Никитин слышал, как зашуршала по ограде плащ-палатка, стала смутно удаляться под нависшей над тротуаром сиренью, и, отчетливо и звучно отдаваясь, застучали по каменным плитам каблучки сапожек. И он закрыл калитку, уже обеспокоенный тем, что могут подумать о его отсутствии, подошел по узенькой в траве дорожке к часовому. Тот переминался около дома, одолеваемый дремотой, рот его раздирала необоримая зевота, доносилось мычание, лающее покашливание; Никитин сказал тоном приказа:
– Часовой! Выйдите сейчас на мостовую и на всякий случай постойте там минут пять, посмотрите, пока врач Аксенова до перекрестка к медсанбату не дойдет.
– Ясно, товарищ лейтенант, – откликнулся часовой и, переступая в траве, крякая, забормотал дремотно: – Эх и ночь, звезды-то высыпали, как у нас в России, и месяц всходит. Не для солдат эта ночь, разные мысли в голову лезут…
– Что? – спросил Никитин.
– В такую бы ночь по деревне гулять. Девчата поют, а в полях тихо, только коростель дергает… Домой бы, товарищ лейтенант! – мечтательно заговорил осевшим после долгого молчания голосом часовой. – Вот стоял и думал: скоро, кажись, должна кончиться, шутка ли? В центре Германии мы, а домой когда? Эх, какой красавец на небо-то всходит, – опять сказал он, восхищенно глядя на широко светлеющее и багровеющее зарево над деревьями. – Весна-а… Домой бы, домой…
«Да, да, мы в Германии, и сейчас весна, – подумал Никитин впервые за эти дни вроде бы полностью ясно и осознанно, подхваченный молодым пульсирующим током радости, облегчающим, как счастливые детские слезы, опустошением. – Да, да, конечно, весна, и война кончается!»

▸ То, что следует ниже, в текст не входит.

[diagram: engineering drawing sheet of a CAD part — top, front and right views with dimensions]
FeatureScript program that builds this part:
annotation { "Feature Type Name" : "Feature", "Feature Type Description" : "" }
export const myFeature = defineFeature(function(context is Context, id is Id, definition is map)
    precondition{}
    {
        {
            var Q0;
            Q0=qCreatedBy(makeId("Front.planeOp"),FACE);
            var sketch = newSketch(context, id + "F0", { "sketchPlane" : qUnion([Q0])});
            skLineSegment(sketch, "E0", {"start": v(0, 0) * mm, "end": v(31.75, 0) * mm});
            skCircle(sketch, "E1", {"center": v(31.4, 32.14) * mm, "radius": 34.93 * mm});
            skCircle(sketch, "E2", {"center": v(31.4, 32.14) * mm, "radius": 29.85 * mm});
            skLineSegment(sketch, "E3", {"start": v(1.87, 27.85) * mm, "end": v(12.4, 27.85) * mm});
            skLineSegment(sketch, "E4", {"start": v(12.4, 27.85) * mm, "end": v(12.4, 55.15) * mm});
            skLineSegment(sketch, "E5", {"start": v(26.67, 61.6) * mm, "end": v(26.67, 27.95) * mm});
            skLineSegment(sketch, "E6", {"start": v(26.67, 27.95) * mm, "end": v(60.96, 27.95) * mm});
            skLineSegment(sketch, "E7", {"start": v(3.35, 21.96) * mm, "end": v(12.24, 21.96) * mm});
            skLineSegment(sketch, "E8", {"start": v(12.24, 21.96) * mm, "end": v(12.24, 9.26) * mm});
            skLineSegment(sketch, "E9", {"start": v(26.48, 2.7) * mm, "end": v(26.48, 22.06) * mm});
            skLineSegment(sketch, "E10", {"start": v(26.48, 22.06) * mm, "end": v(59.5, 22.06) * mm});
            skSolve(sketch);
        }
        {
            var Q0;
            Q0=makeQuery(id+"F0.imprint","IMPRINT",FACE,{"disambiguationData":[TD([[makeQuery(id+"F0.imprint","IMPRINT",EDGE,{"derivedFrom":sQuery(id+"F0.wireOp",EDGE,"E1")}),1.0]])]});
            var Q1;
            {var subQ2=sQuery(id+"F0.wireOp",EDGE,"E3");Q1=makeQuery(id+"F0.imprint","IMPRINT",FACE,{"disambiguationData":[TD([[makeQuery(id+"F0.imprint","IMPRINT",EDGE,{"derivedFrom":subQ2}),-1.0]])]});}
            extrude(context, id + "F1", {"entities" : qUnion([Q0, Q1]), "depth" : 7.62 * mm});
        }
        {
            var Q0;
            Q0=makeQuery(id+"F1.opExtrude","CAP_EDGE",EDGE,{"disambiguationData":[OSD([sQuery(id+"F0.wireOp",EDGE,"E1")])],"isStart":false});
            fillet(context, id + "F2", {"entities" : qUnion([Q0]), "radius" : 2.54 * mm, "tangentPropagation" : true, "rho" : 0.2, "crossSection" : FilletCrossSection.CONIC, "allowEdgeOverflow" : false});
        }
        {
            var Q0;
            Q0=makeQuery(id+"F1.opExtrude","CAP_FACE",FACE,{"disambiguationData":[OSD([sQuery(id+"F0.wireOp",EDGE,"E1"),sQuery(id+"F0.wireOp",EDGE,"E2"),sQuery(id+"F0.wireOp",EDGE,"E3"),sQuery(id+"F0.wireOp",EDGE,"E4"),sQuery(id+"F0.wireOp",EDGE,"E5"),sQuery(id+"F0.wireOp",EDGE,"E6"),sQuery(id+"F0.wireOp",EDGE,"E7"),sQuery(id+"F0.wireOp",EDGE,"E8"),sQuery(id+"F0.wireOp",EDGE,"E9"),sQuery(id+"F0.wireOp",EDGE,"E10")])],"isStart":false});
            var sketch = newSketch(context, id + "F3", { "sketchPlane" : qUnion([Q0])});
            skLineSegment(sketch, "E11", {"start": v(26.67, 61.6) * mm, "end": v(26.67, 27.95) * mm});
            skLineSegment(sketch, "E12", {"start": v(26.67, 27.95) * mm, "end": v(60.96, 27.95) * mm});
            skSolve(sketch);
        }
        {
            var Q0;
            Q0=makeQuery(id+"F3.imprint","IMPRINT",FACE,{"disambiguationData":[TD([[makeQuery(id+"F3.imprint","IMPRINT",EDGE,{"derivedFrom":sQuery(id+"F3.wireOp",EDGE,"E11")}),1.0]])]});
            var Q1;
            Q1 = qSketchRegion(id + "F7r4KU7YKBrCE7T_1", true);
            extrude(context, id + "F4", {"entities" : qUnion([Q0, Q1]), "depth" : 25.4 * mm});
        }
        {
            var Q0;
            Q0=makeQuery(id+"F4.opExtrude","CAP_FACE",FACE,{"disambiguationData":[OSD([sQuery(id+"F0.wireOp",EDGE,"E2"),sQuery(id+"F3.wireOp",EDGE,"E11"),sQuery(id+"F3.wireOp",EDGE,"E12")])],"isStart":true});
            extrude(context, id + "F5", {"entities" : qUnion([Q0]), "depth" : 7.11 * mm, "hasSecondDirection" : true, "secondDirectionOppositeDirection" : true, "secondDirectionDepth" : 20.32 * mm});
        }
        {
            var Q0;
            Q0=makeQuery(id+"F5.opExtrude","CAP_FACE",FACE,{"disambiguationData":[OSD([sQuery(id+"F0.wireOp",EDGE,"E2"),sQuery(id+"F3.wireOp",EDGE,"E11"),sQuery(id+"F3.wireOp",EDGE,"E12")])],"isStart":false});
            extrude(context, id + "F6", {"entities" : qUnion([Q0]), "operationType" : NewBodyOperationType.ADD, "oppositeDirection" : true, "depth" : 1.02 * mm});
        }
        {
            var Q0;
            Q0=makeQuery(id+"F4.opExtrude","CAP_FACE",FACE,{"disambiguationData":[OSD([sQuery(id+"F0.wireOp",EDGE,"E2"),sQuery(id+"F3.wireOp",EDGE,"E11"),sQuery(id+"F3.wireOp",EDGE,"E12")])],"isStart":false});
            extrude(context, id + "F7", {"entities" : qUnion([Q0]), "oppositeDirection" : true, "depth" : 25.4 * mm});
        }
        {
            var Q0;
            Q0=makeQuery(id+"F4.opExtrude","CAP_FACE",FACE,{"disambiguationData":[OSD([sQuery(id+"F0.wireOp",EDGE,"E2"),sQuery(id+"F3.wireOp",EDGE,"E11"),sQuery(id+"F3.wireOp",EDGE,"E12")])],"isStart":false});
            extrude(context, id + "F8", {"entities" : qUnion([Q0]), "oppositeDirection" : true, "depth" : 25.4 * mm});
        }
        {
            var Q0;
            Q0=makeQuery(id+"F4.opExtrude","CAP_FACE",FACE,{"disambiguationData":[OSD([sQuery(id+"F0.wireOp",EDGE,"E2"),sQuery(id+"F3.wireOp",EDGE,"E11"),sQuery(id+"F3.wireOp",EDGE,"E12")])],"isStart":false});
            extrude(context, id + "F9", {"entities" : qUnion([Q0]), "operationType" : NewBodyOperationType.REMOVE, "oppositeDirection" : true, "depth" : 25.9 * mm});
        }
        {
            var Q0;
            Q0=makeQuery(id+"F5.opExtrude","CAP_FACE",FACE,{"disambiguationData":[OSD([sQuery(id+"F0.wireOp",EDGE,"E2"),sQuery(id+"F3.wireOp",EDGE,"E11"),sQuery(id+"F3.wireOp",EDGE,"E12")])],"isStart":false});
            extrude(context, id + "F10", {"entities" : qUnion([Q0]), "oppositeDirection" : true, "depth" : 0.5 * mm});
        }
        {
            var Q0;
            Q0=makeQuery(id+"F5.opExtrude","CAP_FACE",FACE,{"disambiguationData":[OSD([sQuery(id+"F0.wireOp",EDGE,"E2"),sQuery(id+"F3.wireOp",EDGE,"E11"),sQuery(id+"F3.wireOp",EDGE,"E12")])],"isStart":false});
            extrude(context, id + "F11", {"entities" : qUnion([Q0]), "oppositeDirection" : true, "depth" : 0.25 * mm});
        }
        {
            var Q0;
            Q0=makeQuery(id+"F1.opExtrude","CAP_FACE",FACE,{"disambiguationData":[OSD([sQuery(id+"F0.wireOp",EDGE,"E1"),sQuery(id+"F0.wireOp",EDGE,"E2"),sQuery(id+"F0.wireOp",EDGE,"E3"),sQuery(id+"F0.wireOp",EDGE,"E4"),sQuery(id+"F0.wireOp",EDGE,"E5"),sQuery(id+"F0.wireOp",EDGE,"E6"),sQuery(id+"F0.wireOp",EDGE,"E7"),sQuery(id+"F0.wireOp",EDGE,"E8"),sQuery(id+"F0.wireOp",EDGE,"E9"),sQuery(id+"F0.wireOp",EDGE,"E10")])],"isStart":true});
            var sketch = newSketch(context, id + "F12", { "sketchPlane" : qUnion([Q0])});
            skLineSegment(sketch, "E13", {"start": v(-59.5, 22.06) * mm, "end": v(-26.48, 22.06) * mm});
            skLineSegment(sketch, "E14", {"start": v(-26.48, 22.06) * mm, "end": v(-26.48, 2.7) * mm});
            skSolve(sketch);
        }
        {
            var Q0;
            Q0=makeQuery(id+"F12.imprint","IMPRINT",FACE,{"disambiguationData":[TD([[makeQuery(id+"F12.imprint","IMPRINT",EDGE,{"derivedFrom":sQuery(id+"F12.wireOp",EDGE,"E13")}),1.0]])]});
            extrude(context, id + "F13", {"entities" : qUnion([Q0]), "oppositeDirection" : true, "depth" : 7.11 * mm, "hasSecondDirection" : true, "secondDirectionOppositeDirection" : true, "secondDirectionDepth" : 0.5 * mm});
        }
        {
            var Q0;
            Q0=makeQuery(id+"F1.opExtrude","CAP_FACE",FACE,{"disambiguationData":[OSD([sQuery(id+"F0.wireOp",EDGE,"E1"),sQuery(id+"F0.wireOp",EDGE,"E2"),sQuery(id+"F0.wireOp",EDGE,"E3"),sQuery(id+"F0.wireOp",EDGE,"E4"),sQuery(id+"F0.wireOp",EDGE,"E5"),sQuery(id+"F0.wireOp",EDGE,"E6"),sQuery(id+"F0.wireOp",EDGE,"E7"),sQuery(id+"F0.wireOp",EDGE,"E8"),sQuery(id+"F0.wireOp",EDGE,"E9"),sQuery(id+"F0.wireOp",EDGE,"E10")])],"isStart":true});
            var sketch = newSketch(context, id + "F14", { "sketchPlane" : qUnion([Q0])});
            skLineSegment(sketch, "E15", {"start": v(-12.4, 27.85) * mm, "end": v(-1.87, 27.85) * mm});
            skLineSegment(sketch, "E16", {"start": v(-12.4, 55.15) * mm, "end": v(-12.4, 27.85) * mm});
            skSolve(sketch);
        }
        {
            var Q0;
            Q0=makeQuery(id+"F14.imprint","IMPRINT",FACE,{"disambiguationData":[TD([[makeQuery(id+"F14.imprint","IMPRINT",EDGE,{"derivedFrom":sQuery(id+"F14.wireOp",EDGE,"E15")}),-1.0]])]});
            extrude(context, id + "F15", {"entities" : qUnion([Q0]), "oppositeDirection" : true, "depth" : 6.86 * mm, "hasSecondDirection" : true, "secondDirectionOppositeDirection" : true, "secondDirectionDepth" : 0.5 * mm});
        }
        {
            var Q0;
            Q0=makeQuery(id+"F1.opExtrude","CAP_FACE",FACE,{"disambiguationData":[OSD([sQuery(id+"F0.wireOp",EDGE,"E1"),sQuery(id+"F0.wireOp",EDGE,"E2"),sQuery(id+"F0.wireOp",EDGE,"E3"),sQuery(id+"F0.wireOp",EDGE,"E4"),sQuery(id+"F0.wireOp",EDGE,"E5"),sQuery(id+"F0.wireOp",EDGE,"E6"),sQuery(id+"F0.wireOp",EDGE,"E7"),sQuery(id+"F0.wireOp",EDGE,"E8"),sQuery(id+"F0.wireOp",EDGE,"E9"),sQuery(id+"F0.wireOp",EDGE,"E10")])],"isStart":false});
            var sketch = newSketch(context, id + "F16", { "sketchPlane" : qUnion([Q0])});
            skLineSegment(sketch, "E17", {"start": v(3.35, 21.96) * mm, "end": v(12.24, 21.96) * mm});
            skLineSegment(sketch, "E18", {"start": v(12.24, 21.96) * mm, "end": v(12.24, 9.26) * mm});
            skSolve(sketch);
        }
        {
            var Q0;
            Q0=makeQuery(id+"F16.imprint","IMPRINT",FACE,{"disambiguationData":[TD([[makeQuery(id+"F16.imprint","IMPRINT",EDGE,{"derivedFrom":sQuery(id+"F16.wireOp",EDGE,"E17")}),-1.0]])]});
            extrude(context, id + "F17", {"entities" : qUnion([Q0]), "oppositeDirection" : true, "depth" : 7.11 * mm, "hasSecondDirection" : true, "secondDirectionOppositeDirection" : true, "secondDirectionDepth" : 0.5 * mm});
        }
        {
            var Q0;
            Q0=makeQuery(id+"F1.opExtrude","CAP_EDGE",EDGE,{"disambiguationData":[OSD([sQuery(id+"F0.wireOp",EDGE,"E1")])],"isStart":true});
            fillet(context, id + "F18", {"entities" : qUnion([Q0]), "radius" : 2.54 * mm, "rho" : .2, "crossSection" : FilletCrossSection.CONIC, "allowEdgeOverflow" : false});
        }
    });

Месяц всходил левее силуэта кирхи, показался из горячего бездымного пожара над соснами, отраженно вспыхнул в высоких стеклах колокольни, одна подставленная месяцу каменная стена посветлела, выступила из глубокой тени ограды, и улицы налились прозрачной молочной синевой, еще более загадочной, сгустившей темноту парка, тонкие голубые полосы пролегли по конькам соседних черепичных крыш – и спящий двор, где стоял Никитин, лужайка перед домом, песчаная тропка до самой калитки, прочерченная длинными тенями, застыли под месяцем в неподвижной прохладе травянистого воздуха.
«Ведь я не ранен, не убит, и моему взводу, несмотря ни на что, просто повезло в Берлине, а остальное – пустяки. И все хорошо, все отлично, и вот весна в Германии, и скоро конец войны, и как прекрасна эта лунная ночь в немецком городке, и мне двадцать лет, и все еще будет, все, чего не было…» – подумал Никитин с тем прежним сладко и больно зазвеневшим тоненьким колокольчиком в груди, какой ощутил он возле калитки, провожая Галю, чувствуя сухой блеск ее глаз на своем лице.
Это ощущение прилива молодости, прощающей доброты ко всему, похожей на рвущуюся из души нежность, счастливое ожидание чего-то нового, что было когда-то с ним в золотой поре детства и должно быть опять предвиденно и скоро, это ощущение ожидания еще не свершившегося в его жизни, томящая готовность к предопределенному войной – неизведанному и радостному – возникало в нем с особенной силой при передвижении в горящие города, незнакомые, не до конца разрушенные, залитые по крышам домов заревом, с отсвечивающими красным булыжником мостовыми под колесами орудий, или когда через мелкую сеть дождя размыто проступал в туманце на опушке влажного леса одинокий дачный домик, где, казалось, кто-то жил ничем не измененной, влюбленной верой и в нерушимое прошлое, где были молодые прекраснолицые женщины и где в блаженном тепле, ласковом уюте могли встретить и полюбить его.
И под бегущий лепет дождя по капюшону, под чавканье грязи, под всасывающие звуки орудийных колес ему представлялся давний детский сон: какой-то фантастический поезд в золотистой, затопленной закатом степи идет меж густых трав, а он один в чудесно озаренном лиловыми лучами вагоне, испытывая нечто белое, светлое, чистое, стоит у раскрытого окна на душистом ветерке, видит эту совершенно сказочную, неземную, пустынную степь, огромные и нечеткие в первозданной гуще трав шары желтых марсианских цветов, видит ее глубоко дымящиеся желто-пепельным закатом горизонты с очертаниями таинственных городов на розовых берегах заросших пальмами рек, влекущие таким обетованным обещанием приближенной радости, что ему хотелось долго и сладострастно плакать тогда. Такой степи никогда не было в реальности, и он не помнил, когда снился этот сон. Но он чувствовал его, как неясное в звенящее в нем воспоминание чего-то несбывшегося и счастливого в его жизни.